I think the Haku thing is more that he's deranged and would do things like bite people and gouge their eyes out.

Not so much that he's the best fighter in the world but more that he will take it places no one else will.

Michael Hayes talked about it in an episiode of "Legends of Wrestling". He was talking about the bar fights, and said "People think they're the toughest guy in the bars because when they fight, it's "Put up your dukes!", but then they fight a wrestler, and he's putting his thumb in your eye, and he's trying to pull your nuts out, and he's biting you, and he's making things bend the way they shouldn't be bending because that's a fight, it's trying to hurt somebody has quickly as possible."
 
I think the Haku thing is more that he's deranged and would do things like bite people and gouge their eyes out.

Not so much that he's the best fighter in the world but more that he will take it places no one else will.

He might be able to get away with that against drunk bums and other pro wrestlers, but he ain't against a trained fighter, is the point.
 
White men have been taught through movies and media to be skinny, weak, feminine, nervous pansies.. And if you're not, you might get treated bad at the office by the women; besides the ones you're banging.
I think you've been watching the wrong movies.
 
He might be able to get away with that against drunk bums and other pro wrestlers, but he ain't against a trained fighter, is the point.

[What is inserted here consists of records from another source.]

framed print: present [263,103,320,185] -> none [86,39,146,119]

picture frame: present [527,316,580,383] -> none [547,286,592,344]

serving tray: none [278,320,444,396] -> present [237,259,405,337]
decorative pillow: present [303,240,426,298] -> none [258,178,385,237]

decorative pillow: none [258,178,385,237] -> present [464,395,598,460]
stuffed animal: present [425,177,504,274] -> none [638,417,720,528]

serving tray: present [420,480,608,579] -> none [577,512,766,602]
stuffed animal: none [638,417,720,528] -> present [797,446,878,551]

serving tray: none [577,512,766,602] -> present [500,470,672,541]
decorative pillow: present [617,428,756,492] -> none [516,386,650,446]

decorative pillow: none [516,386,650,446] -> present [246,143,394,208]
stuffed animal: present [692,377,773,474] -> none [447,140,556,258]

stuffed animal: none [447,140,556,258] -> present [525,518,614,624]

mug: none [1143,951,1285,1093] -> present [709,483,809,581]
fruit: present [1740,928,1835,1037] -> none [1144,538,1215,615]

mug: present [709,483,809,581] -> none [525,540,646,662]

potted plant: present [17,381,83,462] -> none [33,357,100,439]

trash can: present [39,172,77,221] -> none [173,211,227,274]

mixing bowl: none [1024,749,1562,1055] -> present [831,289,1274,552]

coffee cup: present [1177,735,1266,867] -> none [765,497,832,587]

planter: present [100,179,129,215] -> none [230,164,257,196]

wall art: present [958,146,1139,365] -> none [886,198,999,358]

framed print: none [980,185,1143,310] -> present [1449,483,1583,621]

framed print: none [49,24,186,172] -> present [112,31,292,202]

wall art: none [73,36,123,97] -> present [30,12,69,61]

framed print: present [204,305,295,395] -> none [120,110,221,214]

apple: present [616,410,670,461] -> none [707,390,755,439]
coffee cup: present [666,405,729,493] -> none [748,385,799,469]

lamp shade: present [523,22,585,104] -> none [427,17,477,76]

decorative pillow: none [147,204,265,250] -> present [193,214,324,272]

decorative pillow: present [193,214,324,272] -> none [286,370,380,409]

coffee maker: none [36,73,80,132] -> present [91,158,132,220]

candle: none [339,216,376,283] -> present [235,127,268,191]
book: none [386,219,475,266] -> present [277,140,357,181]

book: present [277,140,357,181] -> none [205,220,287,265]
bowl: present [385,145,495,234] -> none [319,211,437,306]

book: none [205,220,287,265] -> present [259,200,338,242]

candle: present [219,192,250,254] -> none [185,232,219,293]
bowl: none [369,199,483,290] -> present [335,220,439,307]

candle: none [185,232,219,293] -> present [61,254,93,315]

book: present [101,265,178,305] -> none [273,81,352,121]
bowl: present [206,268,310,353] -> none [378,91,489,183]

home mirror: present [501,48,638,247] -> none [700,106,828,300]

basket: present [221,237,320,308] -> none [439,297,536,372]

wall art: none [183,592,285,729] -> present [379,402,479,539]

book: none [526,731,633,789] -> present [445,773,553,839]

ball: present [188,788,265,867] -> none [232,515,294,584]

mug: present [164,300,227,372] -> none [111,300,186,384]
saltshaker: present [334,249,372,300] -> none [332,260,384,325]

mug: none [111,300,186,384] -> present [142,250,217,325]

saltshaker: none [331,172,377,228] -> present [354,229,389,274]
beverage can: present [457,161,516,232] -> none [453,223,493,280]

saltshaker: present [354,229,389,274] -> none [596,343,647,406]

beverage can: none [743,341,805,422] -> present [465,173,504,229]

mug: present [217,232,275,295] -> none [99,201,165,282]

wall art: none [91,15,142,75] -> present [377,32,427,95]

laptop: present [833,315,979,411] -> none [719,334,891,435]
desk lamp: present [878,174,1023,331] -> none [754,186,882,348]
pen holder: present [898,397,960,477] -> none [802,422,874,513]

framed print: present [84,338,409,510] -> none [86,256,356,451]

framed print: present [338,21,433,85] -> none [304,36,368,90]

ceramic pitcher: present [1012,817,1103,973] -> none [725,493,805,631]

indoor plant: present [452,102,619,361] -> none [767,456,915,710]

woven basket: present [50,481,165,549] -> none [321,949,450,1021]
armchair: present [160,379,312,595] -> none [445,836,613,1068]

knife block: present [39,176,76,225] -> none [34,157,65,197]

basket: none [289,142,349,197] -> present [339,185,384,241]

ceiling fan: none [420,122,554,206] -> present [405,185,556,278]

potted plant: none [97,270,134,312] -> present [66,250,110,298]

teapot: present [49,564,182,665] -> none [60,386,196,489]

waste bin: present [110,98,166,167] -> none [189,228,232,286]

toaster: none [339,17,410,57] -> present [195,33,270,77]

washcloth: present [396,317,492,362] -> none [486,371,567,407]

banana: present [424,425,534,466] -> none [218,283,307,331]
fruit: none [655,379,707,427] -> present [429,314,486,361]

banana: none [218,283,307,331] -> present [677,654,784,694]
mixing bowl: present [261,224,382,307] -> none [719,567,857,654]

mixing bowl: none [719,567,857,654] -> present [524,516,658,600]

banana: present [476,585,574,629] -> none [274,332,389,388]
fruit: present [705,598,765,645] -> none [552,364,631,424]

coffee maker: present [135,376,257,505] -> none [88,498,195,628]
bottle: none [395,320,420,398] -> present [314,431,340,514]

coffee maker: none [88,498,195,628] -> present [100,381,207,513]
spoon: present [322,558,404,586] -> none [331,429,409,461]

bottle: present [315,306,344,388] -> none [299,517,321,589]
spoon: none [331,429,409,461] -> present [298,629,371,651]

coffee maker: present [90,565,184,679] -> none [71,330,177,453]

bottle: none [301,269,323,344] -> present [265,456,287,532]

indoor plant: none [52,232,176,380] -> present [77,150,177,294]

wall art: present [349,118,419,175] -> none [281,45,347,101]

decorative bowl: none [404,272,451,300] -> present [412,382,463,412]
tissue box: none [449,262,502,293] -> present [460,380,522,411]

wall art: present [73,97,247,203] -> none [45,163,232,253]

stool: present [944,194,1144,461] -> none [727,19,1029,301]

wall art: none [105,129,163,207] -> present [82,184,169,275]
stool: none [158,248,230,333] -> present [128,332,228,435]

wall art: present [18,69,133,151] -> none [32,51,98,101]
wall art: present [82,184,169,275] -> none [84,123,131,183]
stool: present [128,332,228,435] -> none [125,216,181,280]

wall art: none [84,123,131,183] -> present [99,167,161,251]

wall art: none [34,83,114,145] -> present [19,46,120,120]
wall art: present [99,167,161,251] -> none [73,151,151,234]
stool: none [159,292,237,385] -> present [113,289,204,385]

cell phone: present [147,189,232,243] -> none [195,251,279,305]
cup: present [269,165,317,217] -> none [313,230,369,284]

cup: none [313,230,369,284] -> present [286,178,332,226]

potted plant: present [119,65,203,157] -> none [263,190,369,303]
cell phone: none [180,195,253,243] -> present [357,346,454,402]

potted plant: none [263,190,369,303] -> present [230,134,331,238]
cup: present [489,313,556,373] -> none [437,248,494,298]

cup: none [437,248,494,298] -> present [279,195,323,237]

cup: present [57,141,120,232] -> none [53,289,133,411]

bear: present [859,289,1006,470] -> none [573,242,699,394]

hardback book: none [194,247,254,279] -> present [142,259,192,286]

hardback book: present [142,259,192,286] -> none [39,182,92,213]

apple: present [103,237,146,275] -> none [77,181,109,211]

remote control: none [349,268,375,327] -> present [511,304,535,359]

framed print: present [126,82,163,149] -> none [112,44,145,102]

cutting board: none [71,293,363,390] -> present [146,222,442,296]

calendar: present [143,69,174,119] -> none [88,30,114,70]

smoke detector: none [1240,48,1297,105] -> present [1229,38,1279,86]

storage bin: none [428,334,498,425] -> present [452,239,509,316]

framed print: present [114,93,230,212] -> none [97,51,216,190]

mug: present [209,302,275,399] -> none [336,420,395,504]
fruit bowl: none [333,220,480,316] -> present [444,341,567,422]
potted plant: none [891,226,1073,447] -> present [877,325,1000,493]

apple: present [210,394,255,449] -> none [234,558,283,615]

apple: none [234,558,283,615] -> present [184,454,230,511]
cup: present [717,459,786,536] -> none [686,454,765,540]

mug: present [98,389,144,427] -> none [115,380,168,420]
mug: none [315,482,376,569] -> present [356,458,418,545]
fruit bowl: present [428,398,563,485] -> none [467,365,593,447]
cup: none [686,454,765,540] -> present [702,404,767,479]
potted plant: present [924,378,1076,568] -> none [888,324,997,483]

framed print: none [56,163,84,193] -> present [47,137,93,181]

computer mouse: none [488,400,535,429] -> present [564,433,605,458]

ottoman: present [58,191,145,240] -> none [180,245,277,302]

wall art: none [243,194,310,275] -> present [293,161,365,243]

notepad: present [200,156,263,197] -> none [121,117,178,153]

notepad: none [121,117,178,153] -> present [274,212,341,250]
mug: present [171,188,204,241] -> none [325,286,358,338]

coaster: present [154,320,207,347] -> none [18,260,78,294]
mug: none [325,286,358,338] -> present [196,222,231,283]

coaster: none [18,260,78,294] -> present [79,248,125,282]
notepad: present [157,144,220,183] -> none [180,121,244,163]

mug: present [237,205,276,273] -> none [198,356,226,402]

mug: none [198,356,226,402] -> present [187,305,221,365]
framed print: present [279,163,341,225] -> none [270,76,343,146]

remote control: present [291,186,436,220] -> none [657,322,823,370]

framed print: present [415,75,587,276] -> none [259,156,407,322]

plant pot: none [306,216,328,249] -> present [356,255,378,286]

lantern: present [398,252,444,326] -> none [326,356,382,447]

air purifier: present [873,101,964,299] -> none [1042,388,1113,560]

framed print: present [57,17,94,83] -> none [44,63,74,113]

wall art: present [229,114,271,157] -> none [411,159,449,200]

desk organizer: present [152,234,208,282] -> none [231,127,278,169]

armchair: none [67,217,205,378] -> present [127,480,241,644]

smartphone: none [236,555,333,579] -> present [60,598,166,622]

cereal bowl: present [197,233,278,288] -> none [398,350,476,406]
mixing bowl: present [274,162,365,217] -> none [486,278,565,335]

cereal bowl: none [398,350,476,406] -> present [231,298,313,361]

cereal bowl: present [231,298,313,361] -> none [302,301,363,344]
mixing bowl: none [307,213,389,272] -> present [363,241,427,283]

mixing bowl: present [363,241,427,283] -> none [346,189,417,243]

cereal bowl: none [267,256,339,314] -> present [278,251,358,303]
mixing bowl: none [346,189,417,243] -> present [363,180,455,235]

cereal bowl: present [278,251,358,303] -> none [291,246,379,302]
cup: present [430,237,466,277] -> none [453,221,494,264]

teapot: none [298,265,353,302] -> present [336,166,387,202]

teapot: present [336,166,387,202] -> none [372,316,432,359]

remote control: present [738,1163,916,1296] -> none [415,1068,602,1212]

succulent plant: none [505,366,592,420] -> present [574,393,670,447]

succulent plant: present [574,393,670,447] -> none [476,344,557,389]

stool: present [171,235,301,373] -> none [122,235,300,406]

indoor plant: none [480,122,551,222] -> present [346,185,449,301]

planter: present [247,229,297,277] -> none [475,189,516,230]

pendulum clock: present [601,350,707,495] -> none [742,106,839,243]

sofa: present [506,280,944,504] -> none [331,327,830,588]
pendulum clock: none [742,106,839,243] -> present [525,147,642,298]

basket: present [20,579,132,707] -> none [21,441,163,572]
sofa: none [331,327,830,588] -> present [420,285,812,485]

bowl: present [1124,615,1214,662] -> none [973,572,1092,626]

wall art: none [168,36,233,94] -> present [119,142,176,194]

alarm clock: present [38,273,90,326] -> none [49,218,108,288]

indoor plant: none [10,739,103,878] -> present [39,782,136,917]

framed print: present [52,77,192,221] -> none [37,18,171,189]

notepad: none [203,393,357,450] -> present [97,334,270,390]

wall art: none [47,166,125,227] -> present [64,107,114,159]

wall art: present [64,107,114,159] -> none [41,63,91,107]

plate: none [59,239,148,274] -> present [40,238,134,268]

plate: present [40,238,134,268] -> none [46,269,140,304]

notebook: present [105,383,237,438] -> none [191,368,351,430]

I dunno. A 200lbs trained fighter might find himself on the ground pretty fast with a 300+lbs Samoan on top of him and there's not much you can do when pinned to the ground and a guy jams his thumbs in your eye sockets.
 
I dunno. A 200lbs trained fighter might find himself on the ground pretty fast with a 300+lbs Samoan on top of him and there's not much you can do when pinned to the ground and a guy jams his thumbs in your eye sockets.